The company kept its interim dividend steady at 3.4p per share.

Chief executive Jonathan Miller said: "I am incredibly proud of our team and the extraordinary efforts they have shown in dealing with one of the most challenging six months the business has ever faced. During the first half we experienced unprecedented supply chain disruption following the collapse of P&H last November. This temporary upheaval has inevitably impacted sales and margin performance in the circa 700 stores that were formerly supplied by P&H, and has also had knock-on effects on the rest of the estate.

"However, the switch to Morrisons supply in the 1,300 stores intended for this year has been accelerated, and will now be completed in early August, ahead of schedule. At the same time we have relaunched the Safeway brand at McColl's, providing our customers with a more competitive and higher quality food offer. We will therefore have a progressively stronger and simpler operational position with a more compelling offer as we move through the second half and into 2019."

McColl's said the early part of the second half has seen an improvement in sales, but it now expects full-year adjusted EBITDA at a similar level to 2017 following the challenging first half.

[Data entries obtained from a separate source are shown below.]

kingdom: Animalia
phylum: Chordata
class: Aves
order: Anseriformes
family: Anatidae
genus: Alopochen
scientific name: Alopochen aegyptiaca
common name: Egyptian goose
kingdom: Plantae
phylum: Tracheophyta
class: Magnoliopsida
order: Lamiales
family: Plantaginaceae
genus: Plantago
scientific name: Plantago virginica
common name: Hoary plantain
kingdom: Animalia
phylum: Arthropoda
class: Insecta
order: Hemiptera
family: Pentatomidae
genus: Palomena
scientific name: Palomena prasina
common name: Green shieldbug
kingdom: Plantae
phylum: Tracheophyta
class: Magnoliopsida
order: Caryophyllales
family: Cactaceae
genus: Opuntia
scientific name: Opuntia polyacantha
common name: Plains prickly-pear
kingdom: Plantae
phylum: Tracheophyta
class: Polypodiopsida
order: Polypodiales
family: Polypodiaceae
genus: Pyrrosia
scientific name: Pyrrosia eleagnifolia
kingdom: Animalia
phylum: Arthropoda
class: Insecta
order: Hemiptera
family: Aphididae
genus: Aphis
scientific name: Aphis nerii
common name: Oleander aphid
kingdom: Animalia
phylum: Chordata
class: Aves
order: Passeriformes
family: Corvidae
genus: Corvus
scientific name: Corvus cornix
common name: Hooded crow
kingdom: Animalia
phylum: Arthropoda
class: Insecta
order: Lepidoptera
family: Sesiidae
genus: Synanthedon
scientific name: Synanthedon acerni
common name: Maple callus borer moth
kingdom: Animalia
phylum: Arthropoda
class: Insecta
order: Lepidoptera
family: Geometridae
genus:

Also on Monday, the group announced that CFO Simon Fuller has decided to resign to take up the same role at Reach. The search for a successor will begin "without delay", the company said, and Fuller will remain at McColl's in his current role until a replacement has been appointed and an orderly handover has taken place. The exact date of his departure will be announced once confirmed.

Liberum downgraded the stock to 'hold' from 'buy' and slashed the price target to 200p from 300p as it cut its forecasts following the "disappointing" H1 numbers. The brokerage lowered its EBITDA forecasts by around 14% across FY18 to FY20 and said it now assumes a flat dividend per share for FY18 of 10.3p.

At 0910 BST, the shares were down 13.8% to 181p.